The International Civil Service Effectiveness (InCiSE) Index is the first comprehensive index of international indicators of civil service effectiveness. It aims to assess the performance of central civil services around the world.
An effective civil service can play an important role in determining a country’s progress and prosperity, and the InCiSE Index’s core objective is to help countries determine how their central civil services are performing, and to learn from each other.
Building on the lessons learned during the 2017 pilot phase, the 2019 InCiSE Index is an improved index featuring refined methodology and increased volume of metrics and range of data sources.
The 2019 InCiSE Index covers 38 countries (seven more than in the previous version) and uses 46 more metrics and 5 more data sources than previously. We have also explored ways of including non-OECD countries and developing countries. To this end, the Blavatnik School has completed two country case studies, Brazil and Nigeria, to assess potential for the InCiSE Index to be used in contexts where data availability is more challenging.
The full 2019 Index, its technical report and both technical papers on Brazil and Nigeria are available for download on the right hand-side.
The InCiSE Index can be used:
- as a performance improvement tool for civil service leaders to find out which countries perform best in which areas and learn from them;
- as an accountability tool which allows citizens, government officials and politicians to find out how well their civil service is performing.
We recognise the important role central civil services can play in determining a country’s progress and prosperity, and our priority is to secure long-term funding to enable the InCiSE project to expand further. We see the InCiSE Index as a learning and performance improvement tool for governments around the world, and the goal is to produce it on a regular basis and to increase country coverage while maintaining data quality.
About the Index
The InCiSE Index is a collaboration between the Blavatnik School of Government and the Institute for Government. It is supported by the UK Civil Service and has been funded by the Open Society Foundations.
The Index is focused on the central government civil service, not the public service more generally. It does not aim to be definitive and it is not possible to directly compare scores between the 2017 and 2019 results.

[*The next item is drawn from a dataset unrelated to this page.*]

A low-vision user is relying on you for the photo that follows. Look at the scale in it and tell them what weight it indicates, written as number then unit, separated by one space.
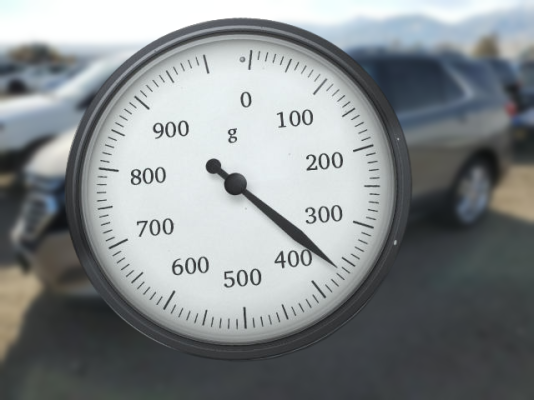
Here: 365 g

The InCiSE index has been designed on a framework developed in discussion with officials from national governments, international organisations, civil society partners and academics. This framework defines 17 functions and attributes that contribute to civil service effectiveness - at present, due to data availability, only 12 have been included in the index. These functions and attributes, collectively called indicators, are then disaggregated into individual metrics.